[What is being asked]: Scan the records for "APERTURE". Show the matching lines.

[Data shown]:
____

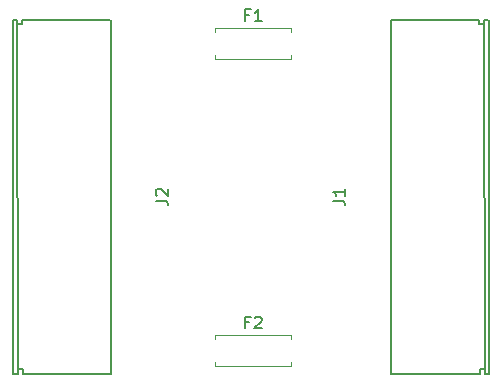
<source format=gbr>
G04 #@! TF.FileFunction,Legend,Top*
%FSLAX46Y46*%
G04 Gerber Fmt 4.6, Leading zero omitted, Abs format (unit mm)*
G04 Created by KiCad (PCBNEW 4.0.7) date 01/17/18 22:37:03*
%MOMM*%
%LPD*%
G01*
G04 APERTURE LIST*
%ADD10C,0.100000*%
%ADD11C,0.120000*%
%ADD12C,0.150000*%
G04 APERTURE END LIST*
D10*
D11*
X186980000Y-73020000D02*
X186980000Y-72690000D01*
X186980000Y-72690000D02*
X193400000Y-72690000D01*
X193400000Y-72690000D02*
X193400000Y-73020000D01*
X186980000Y-74980000D02*
X186980000Y-75310000D01*
X186980000Y-75310000D02*
X193400000Y-75310000D01*
X193400000Y-75310000D02*
X193400000Y-74980000D01*
X186980000Y-99020000D02*
X186980000Y-98690000D01*
X186980000Y-98690000D02*
X193400000Y-98690000D01*
X193400000Y-98690000D02*
X193400000Y-99020000D01*
X186980000Y-100980000D02*
X186980000Y-101310000D01*
X186980000Y-101310000D02*
X193400000Y-101310000D01*
X193400000Y-101310000D02*
X193400000Y-100980000D01*
D12*
X209700000Y-72400000D02*
X209800000Y-101600000D01*
X209300000Y-72000000D02*
X201900000Y-72000000D01*
X209300000Y-72400000D02*
X209300000Y-72000000D01*
X209700000Y-72400000D02*
X209300000Y-72400000D01*
X209700000Y-72000000D02*
X209700000Y-72400000D01*
X210100000Y-72000000D02*
X209700000Y-72000000D01*
X209400000Y-102000000D02*
X201900000Y-102000000D01*
X209400000Y-101600000D02*
X209400000Y-102000000D01*
X209800000Y-101600000D02*
X209400000Y-101600000D01*
X209800000Y-102000000D02*
X209800000Y-101600000D01*
X210100000Y-102000000D02*
X209800000Y-102000000D01*
X201850000Y-72000000D02*
X201850000Y-102000000D01*
X210150000Y-72000000D02*
X210150000Y-102000000D01*
X170300000Y-101600000D02*
X170200000Y-72400000D01*
X170700000Y-102000000D02*
X178100000Y-102000000D01*
X170700000Y-101600000D02*
X170700000Y-102000000D01*
X170300000Y-101600000D02*
X170700000Y-101600000D01*
X170300000Y-102000000D02*
X170300000Y-101600000D01*
X169900000Y-102000000D02*
X170300000Y-102000000D01*
X170600000Y-72000000D02*
X178100000Y-72000000D01*
X170600000Y-72400000D02*
X170600000Y-72000000D01*
X170200000Y-72400000D02*
X170600000Y-72400000D01*
X170200000Y-72000000D02*
X170200000Y-72400000D01*
X169900000Y-72000000D02*
X170200000Y-72000000D01*
X178150000Y-102000000D02*
X178150000Y-72000000D01*
X169850000Y-102000000D02*
X169850000Y-72000000D01*
X189856667Y-71618571D02*
X189523333Y-71618571D01*
X189523333Y-72142381D02*
X189523333Y-71142381D01*
X189999524Y-71142381D01*
X190904286Y-72142381D02*
X190332857Y-72142381D01*
X190618571Y-72142381D02*
X190618571Y-71142381D01*
X190523333Y-71285238D01*
X190428095Y-71380476D01*
X190332857Y-71428095D01*
X189856667Y-97618571D02*
X189523333Y-97618571D01*
X189523333Y-98142381D02*
X189523333Y-97142381D01*
X189999524Y-97142381D01*
X190332857Y-97237619D02*
X190380476Y-97190000D01*
X190475714Y-97142381D01*
X190713810Y-97142381D01*
X190809048Y-97190000D01*
X190856667Y-97237619D01*
X190904286Y-97332857D01*
X190904286Y-97428095D01*
X190856667Y-97570952D01*
X190285238Y-98142381D01*
X190904286Y-98142381D01*
X196952381Y-87333333D02*
X197666667Y-87333333D01*
X197809524Y-87380953D01*
X197904762Y-87476191D01*
X197952381Y-87619048D01*
X197952381Y-87714286D01*
X197952381Y-86333333D02*
X197952381Y-86904762D01*
X197952381Y-86619048D02*
X196952381Y-86619048D01*
X197095238Y-86714286D01*
X197190476Y-86809524D01*
X197238095Y-86904762D01*
X181952381Y-87333333D02*
X182666667Y-87333333D01*
X182809524Y-87380953D01*
X182904762Y-87476191D01*
X182952381Y-87619048D01*
X182952381Y-87714286D01*
X182047619Y-86904762D02*
X182000000Y-86857143D01*
X181952381Y-86761905D01*
X181952381Y-86523809D01*
X182000000Y-86428571D01*
X182047619Y-86380952D01*
X182142857Y-86333333D01*
X182238095Y-86333333D01*
X182380952Y-86380952D01*
X182952381Y-86952381D01*
X182952381Y-86333333D01*
M02*

</source>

____

[Task answer]:
G04 APERTURE LIST*
G04 APERTURE END LIST*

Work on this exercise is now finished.